Now – a quick little preface on cookie texture. Texture is everything to me. I’m not a fan of the thick cookie that doesn’t flex. A cookie needs to flex – even after it cools. If it has a crispy outer skin and has a little chewy sticky flex to it, then it scores. Big. These Ginger Snaps have that. But only after I jacked with the shortening to butter ratio. If you want them to be harder and crunchier, and perhaps a little less flat, then simply bring the butter down and shortening up.
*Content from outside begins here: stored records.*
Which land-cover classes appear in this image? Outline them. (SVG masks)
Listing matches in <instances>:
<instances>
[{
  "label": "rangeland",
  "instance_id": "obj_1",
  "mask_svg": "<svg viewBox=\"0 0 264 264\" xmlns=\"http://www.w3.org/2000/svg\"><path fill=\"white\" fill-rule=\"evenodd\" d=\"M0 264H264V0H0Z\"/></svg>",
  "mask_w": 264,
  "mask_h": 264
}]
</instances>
Personally, I like these.

Pop’s Ginger Snappy Cookies

1/2 C. plus 2 T. unsalted butter

2 T. shortening

1 C. sugar (slightly rounded) plus 1/4 C. for coating dough balls

slightly more than 1/4 C. molasses (Brer Rabbit brand if you can find it)

1 lg. egg

1 tsp. ground ginger

1 tsp. cinnamon

1/2 tsp. (slightly rounded) cayenne pepper

1/2 tsp. (slightly rounded) ground cloves

1/2 tsp. salt

1-1/2 tsp. baking soda

2 C. general purpose flour

Cream the Crisco, butter and sugar with mixer on low speed, then add the molasses and egg.
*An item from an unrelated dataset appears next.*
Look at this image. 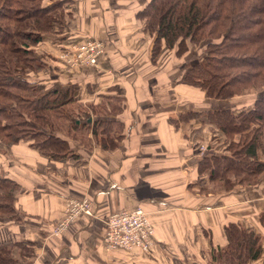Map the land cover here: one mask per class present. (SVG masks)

In a separate bowl, measure out  the dry ingredients: ginger, cinnamon, cayenne, cloves, salt and baking soda, and mix well with 2 C. flour.
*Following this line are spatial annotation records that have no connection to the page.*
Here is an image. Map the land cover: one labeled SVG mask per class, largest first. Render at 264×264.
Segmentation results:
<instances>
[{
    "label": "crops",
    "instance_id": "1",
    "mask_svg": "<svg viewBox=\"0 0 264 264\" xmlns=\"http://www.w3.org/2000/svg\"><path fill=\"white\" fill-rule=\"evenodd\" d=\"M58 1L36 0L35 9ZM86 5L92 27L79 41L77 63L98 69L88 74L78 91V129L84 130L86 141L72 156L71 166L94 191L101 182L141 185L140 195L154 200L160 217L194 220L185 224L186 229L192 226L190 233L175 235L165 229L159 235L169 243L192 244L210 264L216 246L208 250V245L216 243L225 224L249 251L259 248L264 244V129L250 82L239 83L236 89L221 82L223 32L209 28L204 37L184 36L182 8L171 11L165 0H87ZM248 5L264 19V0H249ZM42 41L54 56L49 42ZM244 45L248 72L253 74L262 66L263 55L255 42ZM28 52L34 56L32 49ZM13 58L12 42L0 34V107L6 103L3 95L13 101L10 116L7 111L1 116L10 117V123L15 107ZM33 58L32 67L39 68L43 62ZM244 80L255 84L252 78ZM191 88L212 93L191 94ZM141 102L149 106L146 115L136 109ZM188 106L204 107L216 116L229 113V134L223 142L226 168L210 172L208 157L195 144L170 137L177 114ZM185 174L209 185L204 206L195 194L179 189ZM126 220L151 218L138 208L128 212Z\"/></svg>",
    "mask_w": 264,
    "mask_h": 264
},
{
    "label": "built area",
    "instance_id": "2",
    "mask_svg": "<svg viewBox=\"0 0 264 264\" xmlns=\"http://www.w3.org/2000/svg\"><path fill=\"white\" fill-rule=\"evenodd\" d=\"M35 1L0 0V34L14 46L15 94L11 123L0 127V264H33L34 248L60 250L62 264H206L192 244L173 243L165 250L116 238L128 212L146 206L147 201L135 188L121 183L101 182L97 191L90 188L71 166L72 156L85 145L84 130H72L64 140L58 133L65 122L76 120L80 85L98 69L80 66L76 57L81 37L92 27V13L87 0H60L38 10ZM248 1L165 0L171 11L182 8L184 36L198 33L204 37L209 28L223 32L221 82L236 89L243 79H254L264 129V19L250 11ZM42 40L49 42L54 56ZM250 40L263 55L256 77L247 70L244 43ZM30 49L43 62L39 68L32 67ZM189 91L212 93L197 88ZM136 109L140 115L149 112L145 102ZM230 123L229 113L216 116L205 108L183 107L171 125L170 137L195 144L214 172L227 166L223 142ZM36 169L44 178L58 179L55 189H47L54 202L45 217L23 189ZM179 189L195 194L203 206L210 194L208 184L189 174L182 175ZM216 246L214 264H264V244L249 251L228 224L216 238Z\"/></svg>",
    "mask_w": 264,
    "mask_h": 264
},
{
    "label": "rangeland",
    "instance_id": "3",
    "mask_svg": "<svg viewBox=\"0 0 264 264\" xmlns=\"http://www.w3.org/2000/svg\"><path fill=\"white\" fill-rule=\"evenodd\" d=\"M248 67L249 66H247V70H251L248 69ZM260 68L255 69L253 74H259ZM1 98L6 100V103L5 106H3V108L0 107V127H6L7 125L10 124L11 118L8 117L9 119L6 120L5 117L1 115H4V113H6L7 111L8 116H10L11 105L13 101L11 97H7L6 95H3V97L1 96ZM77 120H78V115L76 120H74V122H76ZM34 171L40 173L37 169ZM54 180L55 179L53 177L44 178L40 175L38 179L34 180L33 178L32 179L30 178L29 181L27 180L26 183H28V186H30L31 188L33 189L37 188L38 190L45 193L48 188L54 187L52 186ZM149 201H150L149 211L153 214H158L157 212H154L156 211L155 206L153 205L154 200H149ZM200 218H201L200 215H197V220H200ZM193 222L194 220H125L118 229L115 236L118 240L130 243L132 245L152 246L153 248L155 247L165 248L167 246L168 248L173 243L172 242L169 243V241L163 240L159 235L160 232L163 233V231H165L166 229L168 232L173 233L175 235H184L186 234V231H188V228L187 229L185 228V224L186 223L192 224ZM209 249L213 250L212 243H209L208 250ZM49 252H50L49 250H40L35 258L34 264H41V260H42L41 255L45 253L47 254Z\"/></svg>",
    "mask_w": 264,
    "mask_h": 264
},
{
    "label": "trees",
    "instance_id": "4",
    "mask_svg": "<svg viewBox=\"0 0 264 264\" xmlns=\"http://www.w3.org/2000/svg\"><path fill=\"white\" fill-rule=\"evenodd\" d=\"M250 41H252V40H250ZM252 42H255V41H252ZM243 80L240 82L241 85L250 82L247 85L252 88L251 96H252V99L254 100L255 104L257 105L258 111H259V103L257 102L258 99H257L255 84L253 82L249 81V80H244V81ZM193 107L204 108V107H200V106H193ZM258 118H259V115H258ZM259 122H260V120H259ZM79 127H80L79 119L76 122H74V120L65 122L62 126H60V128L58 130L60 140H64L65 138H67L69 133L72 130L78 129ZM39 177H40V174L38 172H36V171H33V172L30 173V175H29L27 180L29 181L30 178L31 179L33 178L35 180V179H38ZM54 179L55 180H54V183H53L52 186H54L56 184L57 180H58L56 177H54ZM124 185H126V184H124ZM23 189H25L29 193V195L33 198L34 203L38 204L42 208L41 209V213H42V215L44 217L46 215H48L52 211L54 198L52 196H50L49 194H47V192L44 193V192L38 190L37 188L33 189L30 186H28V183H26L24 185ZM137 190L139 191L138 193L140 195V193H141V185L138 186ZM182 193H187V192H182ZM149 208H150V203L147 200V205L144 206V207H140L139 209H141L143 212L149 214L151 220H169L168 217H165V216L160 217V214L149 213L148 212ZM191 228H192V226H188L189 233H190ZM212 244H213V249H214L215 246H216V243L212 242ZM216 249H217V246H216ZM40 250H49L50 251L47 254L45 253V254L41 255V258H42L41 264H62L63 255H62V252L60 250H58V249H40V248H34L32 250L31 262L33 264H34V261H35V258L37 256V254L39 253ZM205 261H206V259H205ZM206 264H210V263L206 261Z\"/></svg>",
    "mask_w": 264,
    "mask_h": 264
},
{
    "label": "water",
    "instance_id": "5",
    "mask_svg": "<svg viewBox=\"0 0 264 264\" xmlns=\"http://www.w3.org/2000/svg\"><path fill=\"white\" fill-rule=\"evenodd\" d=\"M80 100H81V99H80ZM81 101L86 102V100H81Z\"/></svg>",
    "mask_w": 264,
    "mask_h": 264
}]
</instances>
Your eyes are correct. That’s cayenne. This is what makes them extra snappy. And extra addicting.

Blend in with 1st ingredients.  Unless you have a heavy duty mixer with dough hooks, you will need to blend in the flour and spices by hand, using a strong wooden spoon.

Chill dough for 4 – 6 hours; works best if refrigerated overnight.  Chill in a covered pan or bowl that is resistant to sticking.  I have had best results placing the dough on the non-stick side of Glad “Press’n Seal”.

Now, we’re ready to bake.

Preheat oven to 350 degrees F. Rack in middle position. Best cooking results will be had by using gray non-stick cookie sheets. Black cooks hotter and the cookies are more likely to stick to the pan.  I use 2 medium size “Baker’s Secret” pans. Two pans provide a continuous process from oven, to cooling, to preparing the next batch. If you want to be a cookie-baking ninja – go for three pans. Cooking with 2 sheets at a time in the oven is not recommended.

Roll the dough into a large log that can be equally separated for either 4 dozen or 6 dozen cookies. Note – keep all dough in the refrigerator when not being worked into balls for immediate cooking. Do not allow the dough to become warm.

It’s up to you to determine how best to separate the dough into equal, small batches, as necessary to produce 12 cookies at a time. Get yourself one of those pastry scrapers to make quick work of this. You don’t want to over-handle the dough during this process. For 6 doz. cookies, the dough balls will be about the size of a med-large marble (ask your parents if you don’t know what marbles are).

Put a layer of sugar in a shallow bowl or plate and roll the “marbles” around to coat.

Place these sugared balls on an ungreased cookie sheet, spaced to allow for some spreading of the dough.

Bake up to 8 minutes for a 6 dozen batch. Bake up to 9 minutes for a 4 dozen batch. Leave cookies on hot cookie sheet for several minutes after removing from oven, and then place them in a large bowl or on a large plate, to finish cooling.

Lightly wipe each sheet with a damp paper towel between batches, otherwise some sticking may occur.

Makes 4 to 6 dozen cookies

Serve with extremely good coffee. Shown with my late Uncle Ray’s favorite coffee mug (now my favorite coffee mug).  

I’m giving a shout-out to Java Pura (roasters in Houston) for their french roast. Perfection. If you need to add anything extra to your coffee (at least coffee of this caliber), then you need to re-think your life. Yep, I said it.